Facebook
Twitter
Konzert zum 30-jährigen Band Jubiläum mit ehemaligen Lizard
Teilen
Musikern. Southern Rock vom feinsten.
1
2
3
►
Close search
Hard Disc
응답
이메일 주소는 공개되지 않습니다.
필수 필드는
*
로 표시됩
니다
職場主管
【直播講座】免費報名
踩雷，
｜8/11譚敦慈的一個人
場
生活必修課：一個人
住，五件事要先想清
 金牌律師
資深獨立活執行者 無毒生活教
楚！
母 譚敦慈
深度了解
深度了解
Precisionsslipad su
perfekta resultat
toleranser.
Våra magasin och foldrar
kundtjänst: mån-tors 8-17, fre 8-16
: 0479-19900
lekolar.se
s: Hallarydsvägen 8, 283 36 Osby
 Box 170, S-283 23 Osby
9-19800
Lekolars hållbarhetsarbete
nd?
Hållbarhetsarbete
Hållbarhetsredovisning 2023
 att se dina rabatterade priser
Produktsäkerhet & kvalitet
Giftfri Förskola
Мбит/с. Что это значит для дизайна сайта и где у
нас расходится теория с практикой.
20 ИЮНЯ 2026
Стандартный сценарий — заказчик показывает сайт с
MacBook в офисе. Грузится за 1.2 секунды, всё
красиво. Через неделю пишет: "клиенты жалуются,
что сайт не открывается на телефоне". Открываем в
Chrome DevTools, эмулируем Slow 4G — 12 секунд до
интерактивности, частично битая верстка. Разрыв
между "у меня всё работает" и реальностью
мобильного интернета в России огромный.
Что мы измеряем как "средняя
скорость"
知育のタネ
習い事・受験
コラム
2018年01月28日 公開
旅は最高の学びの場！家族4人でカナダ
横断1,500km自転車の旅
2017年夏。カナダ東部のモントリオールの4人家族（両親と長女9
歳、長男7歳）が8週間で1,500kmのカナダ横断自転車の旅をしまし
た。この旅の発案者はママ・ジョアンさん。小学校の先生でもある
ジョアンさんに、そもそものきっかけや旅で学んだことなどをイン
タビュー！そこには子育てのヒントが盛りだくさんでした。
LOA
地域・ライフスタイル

··········

Where a line of the listing includes the word "Osby", add it to the tally, and give the final number and nothing more.

2